### Work instructions
Every entry, start to finish, should be printed verbatim without pictures.

(Saved entries)
━━━━━━━━
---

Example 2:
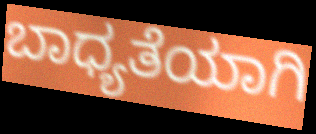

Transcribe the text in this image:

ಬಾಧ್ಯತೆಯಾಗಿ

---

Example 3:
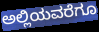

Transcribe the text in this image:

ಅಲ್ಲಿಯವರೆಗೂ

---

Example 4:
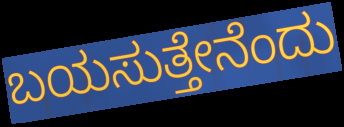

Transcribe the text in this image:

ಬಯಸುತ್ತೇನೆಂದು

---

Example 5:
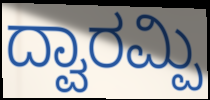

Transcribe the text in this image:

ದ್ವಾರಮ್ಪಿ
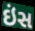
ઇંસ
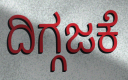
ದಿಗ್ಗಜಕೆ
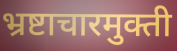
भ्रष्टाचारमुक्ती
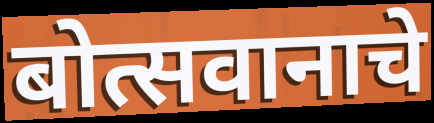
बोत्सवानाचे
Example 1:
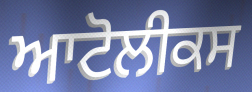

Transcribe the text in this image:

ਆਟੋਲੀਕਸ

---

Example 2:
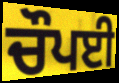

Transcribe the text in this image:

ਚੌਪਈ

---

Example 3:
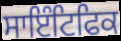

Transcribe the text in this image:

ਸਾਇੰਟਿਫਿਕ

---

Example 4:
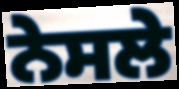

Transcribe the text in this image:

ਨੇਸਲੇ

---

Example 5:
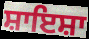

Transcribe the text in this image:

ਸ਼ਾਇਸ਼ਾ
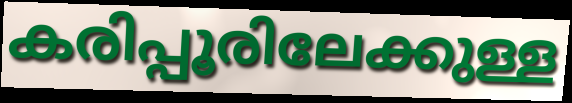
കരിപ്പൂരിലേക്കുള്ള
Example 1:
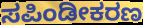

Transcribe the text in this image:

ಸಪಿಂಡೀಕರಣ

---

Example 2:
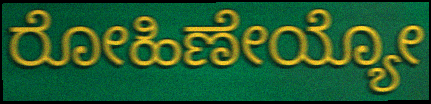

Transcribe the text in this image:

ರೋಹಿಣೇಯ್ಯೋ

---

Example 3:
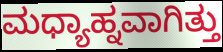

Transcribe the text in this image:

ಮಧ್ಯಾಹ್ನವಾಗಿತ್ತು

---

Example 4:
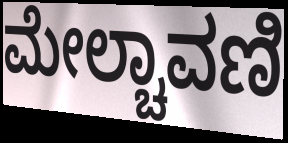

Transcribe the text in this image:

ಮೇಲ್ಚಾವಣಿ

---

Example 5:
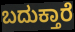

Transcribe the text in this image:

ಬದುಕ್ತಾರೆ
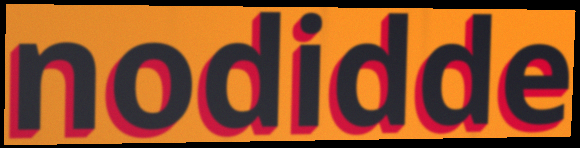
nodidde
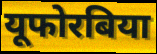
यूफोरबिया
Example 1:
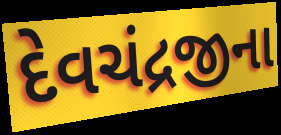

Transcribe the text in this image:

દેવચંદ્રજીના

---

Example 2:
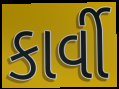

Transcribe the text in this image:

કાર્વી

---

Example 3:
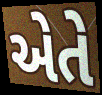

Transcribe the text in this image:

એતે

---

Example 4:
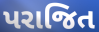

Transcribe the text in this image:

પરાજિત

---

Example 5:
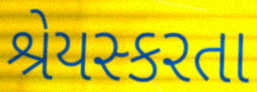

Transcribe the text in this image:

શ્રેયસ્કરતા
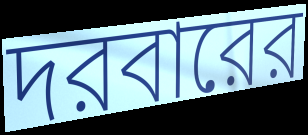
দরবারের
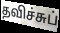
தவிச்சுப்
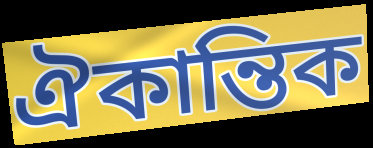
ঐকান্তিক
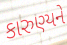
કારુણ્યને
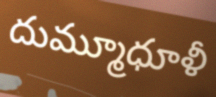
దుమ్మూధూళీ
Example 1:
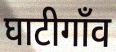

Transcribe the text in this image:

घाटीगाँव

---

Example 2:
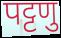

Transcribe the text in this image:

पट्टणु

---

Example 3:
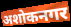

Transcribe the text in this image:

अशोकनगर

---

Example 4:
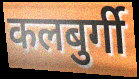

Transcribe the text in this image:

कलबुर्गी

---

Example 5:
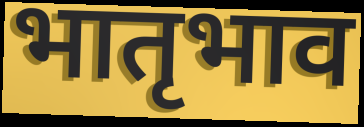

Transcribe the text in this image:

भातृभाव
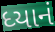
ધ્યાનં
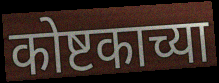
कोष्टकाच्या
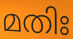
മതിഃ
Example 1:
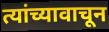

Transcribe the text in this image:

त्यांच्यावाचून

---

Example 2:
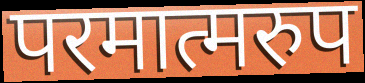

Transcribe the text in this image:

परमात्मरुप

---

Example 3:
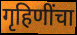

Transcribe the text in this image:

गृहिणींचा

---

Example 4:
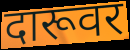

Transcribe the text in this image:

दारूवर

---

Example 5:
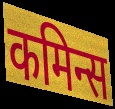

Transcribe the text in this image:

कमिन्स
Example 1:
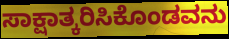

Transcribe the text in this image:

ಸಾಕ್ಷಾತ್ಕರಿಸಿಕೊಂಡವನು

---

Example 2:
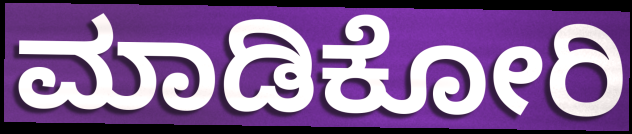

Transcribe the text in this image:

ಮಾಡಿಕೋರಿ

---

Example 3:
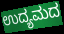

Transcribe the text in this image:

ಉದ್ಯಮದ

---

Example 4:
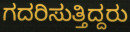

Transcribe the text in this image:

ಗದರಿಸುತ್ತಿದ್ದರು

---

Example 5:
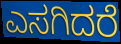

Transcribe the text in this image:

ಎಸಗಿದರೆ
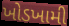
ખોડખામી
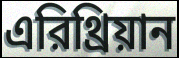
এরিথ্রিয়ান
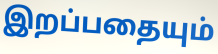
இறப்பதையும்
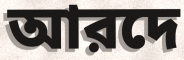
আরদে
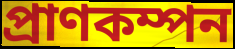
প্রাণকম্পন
━━━━━━━━
### Exercise result
---

Example 2:

Transcribe the text in this image:

ಬಾಧ್ಯತೆಯಾಗಿ

---

Example 3:

Transcribe the text in this image:

ಅಲ್ಲಿಯವರೆಗೂ

---

Example 4:

Transcribe the text in this image:

ಬಯಸುತ್ತೇನೆಂದು

---

Example 5:

Transcribe the text in this image:

ದ್ವಾರಮ್ಪಿ
ઇંસ
ದಿಗ್ಗಜಕೆ
भ्रष्टाचारमुक्ती
बोत्सवानाचे
Example 1:

Transcribe the text in this image:

ਆਟੋਲੀਕਸ

---

Example 2:

Transcribe the text in this image:

ਚੌਪਈ

---

Example 3:

Transcribe the text in this image:

ਸਾਇੰਟਿਫਿਕ

---

Example 4:

Transcribe the text in this image:

ਨੇਸਲੇ

---

Example 5:

Transcribe the text in this image:

ਸ਼ਾਇਸ਼ਾ
കരിപ്പൂരിലേക്കുള്ള
Example 1:

Transcribe the text in this image:

ಸಪಿಂಡೀಕರಣ

---

Example 2:

Transcribe the text in this image:

ರೋಹಿಣೇಯ್ಯೋ

---

Example 3:

Transcribe the text in this image:

ಮಧ್ಯಾಹ್ನವಾಗಿತ್ತು

---

Example 4:

Transcribe the text in this image:

ಮೇಲ್ಚಾವಣಿ

---

Example 5:

Transcribe the text in this image:

ಬದುಕ್ತಾರೆ
nodidde
यूफोरबिया
Example 1:

Transcribe the text in this image:

દેવચંદ્રજીના

---

Example 2:

Transcribe the text in this image:

કાર્વી

---

Example 3:

Transcribe the text in this image:

એતે

---

Example 4:

Transcribe the text in this image:

પરાજિત

---

Example 5:

Transcribe the text in this image:

શ્રેયસ્કરતા
দরবারের
தவிச்சுப்
ঐকান্তিক
કારુણ્યને
దుమ్మూధూళీ
Example 1:

Transcribe the text in this image:

घाटीगाँव

---

Example 2:

Transcribe the text in this image:

पट्टणु

---

Example 3:

Transcribe the text in this image:

अशोकनगर

---

Example 4:

Transcribe the text in this image:

कलबुर्गी

---

Example 5:

Transcribe the text in this image:

भातृभाव
ધ્યાનં
कोष्टकाच्या
മതിഃ
Example 1:

Transcribe the text in this image:

त्यांच्यावाचून

---

Example 2:

Transcribe the text in this image:

परमात्मरुप

---

Example 3:

Transcribe the text in this image:

गृहिणींचा

---

Example 4:

Transcribe the text in this image:

दारूवर

---

Example 5:

Transcribe the text in this image:

कमिन्स
Example 1:

Transcribe the text in this image:

ಸಾಕ್ಷಾತ್ಕರಿಸಿಕೊಂಡವನು

---

Example 2:

Transcribe the text in this image:

ಮಾಡಿಕೋರಿ

---

Example 3:

Transcribe the text in this image:

ಉದ್ಯಮದ

---

Example 4:

Transcribe the text in this image:

ಗದರಿಸುತ್ತಿದ್ದರು

---

Example 5:

Transcribe the text in this image:

ಎಸಗಿದರೆ
ખોડખામી
এরিথ্রিয়ান
இறப்பதையும்
আরদে
প্রাণকম্পন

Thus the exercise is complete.